**Work to be completed:** Report each of the lines below that contains the string "Psionteklogix". Case counts.

**Dataset entries:**
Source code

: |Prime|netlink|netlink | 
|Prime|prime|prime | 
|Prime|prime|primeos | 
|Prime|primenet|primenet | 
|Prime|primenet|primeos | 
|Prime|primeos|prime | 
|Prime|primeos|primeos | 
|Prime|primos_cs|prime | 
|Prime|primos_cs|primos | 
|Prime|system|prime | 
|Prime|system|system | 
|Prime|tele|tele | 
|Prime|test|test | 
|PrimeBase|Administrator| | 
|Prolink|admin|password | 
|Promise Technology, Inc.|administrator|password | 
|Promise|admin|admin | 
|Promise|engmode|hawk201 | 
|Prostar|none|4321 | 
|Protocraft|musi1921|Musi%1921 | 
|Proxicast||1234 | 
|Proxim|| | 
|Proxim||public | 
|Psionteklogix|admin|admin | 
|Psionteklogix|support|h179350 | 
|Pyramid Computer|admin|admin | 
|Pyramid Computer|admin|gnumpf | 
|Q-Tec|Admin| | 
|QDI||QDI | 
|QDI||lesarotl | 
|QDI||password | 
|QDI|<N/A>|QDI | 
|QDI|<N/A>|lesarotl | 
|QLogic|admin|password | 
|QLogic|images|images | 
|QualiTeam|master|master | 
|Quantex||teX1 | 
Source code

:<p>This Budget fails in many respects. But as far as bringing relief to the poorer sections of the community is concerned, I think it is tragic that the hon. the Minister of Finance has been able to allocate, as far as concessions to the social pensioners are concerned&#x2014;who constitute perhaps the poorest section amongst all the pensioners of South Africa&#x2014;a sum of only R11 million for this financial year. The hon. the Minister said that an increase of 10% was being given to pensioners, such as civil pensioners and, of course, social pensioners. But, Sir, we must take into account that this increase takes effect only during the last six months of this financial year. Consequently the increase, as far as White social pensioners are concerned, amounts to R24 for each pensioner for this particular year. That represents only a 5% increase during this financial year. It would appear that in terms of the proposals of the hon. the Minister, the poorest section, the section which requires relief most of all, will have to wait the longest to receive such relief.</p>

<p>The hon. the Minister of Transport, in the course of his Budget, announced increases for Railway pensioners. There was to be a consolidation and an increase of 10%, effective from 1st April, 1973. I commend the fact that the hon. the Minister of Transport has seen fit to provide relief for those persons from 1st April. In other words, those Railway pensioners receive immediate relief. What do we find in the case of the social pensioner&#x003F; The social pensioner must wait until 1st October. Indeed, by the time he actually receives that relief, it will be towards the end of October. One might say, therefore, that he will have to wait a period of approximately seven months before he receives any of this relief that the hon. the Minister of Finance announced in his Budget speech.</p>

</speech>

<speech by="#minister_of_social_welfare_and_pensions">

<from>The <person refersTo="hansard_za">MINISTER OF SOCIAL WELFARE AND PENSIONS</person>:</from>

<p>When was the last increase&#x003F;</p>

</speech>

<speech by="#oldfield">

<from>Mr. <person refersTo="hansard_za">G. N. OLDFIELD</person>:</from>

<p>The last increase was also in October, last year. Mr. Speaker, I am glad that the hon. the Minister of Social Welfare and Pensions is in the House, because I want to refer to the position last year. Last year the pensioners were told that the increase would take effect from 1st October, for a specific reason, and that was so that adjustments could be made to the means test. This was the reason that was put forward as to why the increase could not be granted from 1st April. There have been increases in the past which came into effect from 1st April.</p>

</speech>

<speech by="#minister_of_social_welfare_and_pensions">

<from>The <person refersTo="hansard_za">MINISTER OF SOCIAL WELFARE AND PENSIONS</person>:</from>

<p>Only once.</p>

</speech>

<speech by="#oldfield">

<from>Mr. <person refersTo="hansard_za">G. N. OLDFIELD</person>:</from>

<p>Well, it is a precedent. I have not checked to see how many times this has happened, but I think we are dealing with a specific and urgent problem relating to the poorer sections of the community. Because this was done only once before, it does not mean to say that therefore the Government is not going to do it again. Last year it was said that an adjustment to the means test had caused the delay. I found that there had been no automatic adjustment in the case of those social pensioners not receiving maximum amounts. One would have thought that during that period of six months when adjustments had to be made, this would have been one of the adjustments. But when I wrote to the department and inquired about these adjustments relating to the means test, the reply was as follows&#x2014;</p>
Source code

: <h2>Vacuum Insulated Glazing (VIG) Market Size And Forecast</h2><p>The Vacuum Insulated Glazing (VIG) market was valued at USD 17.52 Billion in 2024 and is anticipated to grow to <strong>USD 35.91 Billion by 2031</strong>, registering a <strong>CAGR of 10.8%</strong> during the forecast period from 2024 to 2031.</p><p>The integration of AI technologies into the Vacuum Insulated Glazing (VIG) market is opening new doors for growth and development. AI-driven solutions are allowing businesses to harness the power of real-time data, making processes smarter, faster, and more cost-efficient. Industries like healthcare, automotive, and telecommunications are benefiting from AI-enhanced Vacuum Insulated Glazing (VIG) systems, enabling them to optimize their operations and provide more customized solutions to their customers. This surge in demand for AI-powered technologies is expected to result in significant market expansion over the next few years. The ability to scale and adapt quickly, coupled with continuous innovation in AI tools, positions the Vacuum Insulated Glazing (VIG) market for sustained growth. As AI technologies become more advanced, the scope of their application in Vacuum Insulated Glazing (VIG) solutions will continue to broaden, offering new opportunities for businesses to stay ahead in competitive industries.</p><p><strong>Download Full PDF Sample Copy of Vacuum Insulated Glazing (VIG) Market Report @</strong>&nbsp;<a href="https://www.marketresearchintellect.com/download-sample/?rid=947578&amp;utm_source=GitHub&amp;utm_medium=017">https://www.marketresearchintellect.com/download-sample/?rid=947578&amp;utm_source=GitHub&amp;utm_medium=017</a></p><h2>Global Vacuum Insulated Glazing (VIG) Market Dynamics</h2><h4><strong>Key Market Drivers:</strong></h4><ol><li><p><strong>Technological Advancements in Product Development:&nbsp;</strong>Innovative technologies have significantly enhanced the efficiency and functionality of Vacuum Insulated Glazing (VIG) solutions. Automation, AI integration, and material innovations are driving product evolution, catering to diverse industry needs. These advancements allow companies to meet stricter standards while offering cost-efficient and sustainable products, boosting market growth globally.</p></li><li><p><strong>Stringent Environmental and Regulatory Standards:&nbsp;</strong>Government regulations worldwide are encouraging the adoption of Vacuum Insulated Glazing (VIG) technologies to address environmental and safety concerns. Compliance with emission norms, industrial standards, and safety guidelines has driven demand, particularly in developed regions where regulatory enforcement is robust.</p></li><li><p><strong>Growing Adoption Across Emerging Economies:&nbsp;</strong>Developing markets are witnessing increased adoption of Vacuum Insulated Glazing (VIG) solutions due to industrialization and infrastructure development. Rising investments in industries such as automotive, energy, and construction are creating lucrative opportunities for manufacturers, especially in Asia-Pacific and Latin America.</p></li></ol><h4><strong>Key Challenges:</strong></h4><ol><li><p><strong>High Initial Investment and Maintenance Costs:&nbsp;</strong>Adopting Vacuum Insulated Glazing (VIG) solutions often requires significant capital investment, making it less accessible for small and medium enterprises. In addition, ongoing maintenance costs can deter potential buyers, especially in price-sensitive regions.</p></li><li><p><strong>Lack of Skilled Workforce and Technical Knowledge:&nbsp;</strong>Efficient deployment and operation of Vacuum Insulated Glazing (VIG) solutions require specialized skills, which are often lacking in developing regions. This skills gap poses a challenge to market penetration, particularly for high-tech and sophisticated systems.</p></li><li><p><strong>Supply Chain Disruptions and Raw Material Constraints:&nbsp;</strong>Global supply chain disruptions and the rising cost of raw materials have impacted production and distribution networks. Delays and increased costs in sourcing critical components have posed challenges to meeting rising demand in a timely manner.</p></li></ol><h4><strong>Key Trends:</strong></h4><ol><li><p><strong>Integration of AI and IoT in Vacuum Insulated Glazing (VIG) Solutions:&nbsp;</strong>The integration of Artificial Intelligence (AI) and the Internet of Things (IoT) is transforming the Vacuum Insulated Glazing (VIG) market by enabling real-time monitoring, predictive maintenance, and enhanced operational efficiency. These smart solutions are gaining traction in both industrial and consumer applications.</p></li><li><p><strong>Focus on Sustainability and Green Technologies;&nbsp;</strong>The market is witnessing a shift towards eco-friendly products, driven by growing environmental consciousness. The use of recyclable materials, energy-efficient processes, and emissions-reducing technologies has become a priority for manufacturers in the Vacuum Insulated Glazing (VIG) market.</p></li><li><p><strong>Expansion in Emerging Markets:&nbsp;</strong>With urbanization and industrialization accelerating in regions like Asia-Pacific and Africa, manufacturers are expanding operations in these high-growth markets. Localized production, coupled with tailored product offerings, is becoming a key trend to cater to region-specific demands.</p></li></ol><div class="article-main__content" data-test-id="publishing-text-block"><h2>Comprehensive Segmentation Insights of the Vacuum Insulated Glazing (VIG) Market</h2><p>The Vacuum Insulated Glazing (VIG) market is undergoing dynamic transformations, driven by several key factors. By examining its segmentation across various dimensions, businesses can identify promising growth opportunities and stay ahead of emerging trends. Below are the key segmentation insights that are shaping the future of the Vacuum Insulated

**Answer area:**
|Psionteklogix|admin|admin | 
|Psionteklogix|support|h179350 | 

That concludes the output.